## Task to complete
Please copy everything from the start of the data below down to the line containing "order: Poales", with both of those ends included and nothing altered.

## The records
┌──

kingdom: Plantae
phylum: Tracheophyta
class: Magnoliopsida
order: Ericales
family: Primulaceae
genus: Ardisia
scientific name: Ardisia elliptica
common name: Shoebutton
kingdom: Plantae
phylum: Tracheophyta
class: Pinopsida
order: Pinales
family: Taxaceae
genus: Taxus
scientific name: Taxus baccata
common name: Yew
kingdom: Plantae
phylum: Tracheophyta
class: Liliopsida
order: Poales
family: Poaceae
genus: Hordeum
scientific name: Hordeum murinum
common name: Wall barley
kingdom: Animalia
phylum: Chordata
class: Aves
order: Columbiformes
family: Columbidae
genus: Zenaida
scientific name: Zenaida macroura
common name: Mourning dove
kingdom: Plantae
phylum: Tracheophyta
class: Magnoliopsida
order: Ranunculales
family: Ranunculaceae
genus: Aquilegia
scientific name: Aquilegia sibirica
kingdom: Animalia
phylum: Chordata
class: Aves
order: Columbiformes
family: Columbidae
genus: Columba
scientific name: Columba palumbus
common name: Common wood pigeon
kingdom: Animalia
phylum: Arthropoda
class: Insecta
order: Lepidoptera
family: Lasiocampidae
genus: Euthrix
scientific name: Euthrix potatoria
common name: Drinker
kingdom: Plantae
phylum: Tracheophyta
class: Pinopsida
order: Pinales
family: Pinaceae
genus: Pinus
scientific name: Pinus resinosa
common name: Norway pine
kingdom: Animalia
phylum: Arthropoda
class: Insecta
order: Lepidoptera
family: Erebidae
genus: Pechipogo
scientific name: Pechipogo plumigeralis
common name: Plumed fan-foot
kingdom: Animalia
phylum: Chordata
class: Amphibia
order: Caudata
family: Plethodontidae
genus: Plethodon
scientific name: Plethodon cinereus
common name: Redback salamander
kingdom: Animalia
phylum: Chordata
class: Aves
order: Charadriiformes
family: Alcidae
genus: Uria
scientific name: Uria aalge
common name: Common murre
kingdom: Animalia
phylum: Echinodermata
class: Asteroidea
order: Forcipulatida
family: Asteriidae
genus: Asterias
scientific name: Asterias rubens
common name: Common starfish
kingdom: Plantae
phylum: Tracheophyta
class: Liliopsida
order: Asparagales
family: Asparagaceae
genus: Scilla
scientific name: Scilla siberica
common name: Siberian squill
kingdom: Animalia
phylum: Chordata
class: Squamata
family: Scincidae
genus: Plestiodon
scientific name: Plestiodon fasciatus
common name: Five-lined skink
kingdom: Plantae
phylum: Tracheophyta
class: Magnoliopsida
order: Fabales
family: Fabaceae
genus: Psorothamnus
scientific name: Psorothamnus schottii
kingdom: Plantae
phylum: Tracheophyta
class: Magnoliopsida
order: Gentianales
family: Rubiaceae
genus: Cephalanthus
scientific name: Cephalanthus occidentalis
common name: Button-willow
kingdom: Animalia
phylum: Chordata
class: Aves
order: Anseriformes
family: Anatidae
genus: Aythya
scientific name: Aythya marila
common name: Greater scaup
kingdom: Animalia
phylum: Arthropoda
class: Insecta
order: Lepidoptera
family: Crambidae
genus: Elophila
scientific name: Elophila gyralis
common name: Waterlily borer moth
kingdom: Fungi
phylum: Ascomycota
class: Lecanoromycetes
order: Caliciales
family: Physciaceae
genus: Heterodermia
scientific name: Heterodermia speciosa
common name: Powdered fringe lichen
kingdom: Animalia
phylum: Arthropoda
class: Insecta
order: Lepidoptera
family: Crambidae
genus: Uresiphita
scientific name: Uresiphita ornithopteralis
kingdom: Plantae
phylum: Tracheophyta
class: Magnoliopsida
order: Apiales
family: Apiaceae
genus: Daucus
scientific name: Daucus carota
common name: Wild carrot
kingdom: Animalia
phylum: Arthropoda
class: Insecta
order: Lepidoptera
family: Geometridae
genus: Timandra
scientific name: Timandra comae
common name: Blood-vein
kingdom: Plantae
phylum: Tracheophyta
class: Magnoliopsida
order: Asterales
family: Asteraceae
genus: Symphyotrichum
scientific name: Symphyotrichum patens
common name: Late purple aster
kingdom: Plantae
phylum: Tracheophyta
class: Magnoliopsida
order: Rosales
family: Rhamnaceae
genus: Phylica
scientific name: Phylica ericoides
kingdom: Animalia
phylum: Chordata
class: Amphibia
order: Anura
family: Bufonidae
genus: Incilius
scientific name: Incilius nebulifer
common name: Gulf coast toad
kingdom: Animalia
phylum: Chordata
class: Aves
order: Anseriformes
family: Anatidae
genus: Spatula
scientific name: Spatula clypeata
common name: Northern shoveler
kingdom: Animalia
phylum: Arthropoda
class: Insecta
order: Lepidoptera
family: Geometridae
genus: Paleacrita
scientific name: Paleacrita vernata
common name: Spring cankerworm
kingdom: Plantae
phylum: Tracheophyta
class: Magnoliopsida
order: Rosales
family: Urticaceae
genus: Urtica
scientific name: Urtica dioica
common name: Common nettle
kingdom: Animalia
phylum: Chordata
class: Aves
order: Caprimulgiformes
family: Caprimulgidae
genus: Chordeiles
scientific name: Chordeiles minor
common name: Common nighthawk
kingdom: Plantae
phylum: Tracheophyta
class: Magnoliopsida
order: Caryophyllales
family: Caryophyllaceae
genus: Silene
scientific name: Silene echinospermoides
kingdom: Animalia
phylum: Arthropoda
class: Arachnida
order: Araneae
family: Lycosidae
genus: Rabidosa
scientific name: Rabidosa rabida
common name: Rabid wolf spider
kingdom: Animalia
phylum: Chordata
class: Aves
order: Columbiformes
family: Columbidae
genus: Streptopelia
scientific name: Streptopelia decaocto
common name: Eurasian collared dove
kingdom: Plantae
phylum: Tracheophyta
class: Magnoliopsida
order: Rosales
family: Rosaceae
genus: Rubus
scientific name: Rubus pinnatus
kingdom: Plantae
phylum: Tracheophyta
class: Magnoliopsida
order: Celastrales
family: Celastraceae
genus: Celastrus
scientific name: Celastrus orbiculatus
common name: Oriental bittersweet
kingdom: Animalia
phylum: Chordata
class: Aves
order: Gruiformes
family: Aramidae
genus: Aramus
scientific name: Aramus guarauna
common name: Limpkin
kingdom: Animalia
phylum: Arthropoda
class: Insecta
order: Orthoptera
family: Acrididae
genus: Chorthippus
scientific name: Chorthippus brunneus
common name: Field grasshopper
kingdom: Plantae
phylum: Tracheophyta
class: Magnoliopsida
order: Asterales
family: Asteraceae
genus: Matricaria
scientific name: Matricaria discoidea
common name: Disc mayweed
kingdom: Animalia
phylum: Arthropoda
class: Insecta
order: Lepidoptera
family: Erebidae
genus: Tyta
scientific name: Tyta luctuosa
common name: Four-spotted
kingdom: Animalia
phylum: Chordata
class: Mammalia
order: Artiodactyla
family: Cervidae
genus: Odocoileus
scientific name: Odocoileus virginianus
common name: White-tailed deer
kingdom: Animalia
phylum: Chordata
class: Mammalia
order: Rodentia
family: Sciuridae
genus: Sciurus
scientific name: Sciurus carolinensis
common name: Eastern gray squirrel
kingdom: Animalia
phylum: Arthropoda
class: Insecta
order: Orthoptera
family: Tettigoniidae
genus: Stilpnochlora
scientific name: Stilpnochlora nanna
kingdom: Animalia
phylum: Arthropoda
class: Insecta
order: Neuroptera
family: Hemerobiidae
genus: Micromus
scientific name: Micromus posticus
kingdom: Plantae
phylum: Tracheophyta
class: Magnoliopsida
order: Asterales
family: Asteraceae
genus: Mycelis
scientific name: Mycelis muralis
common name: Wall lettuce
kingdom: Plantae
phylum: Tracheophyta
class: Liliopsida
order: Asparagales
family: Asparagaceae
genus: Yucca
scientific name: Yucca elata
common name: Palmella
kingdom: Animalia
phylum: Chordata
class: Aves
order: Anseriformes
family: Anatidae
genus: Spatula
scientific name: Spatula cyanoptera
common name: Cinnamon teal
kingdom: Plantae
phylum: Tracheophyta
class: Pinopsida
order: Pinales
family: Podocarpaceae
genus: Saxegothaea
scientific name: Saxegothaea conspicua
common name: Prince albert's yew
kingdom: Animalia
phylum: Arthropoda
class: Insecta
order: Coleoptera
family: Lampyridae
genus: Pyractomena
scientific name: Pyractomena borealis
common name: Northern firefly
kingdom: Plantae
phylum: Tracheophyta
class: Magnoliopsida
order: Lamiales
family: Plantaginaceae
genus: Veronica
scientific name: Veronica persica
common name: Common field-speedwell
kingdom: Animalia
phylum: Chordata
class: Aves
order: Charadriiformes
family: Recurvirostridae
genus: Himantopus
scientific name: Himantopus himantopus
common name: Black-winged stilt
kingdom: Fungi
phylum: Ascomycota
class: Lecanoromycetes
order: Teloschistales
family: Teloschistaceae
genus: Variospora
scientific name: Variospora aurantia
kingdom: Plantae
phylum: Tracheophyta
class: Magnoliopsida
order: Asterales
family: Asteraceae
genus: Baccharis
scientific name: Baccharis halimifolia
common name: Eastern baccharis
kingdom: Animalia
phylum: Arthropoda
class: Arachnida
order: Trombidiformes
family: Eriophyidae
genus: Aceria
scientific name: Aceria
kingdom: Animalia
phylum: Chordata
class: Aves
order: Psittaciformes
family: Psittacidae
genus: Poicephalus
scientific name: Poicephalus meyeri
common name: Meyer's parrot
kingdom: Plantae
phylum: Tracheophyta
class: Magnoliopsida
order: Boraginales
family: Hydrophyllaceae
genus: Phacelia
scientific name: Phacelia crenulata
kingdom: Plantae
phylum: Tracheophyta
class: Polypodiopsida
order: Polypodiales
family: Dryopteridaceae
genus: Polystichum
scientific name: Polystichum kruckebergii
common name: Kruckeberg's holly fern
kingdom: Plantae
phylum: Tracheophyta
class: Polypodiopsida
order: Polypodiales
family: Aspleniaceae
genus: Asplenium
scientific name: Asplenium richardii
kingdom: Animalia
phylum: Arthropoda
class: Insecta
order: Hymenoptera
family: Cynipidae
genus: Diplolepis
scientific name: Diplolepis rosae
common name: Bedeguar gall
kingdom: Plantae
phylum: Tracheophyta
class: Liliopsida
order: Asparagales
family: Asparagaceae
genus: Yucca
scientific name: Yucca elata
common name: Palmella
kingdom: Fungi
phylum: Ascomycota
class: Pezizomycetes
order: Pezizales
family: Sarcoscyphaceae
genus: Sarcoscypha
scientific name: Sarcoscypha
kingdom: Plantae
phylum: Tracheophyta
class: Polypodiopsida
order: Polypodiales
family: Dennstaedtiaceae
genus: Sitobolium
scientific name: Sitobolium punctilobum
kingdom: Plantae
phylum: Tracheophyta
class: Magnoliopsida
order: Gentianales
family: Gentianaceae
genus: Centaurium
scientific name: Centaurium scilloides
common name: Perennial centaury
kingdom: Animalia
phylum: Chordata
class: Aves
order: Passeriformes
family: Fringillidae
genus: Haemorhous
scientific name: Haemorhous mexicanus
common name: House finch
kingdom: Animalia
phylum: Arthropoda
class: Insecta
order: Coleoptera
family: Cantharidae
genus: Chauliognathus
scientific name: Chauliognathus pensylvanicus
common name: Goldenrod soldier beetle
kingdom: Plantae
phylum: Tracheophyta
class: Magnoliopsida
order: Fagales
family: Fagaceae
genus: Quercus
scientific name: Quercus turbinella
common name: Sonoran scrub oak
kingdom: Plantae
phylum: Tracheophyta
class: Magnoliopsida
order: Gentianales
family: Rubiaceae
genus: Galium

└──

## Solution to the problem
kingdom: Plantae
phylum: Tracheophyta
class: Magnoliopsida
order: Ericales
family: Primulaceae
genus: Ardisia
scientific name: Ardisia elliptica
common name: Shoebutton
kingdom: Plantae
phylum: Tracheophyta
class: Pinopsida
order: Pinales
family: Taxaceae
genus: Taxus
scientific name: Taxus baccata
common name: Yew
kingdom: Plantae
phylum: Tracheophyta
class: Liliopsida
order: Poales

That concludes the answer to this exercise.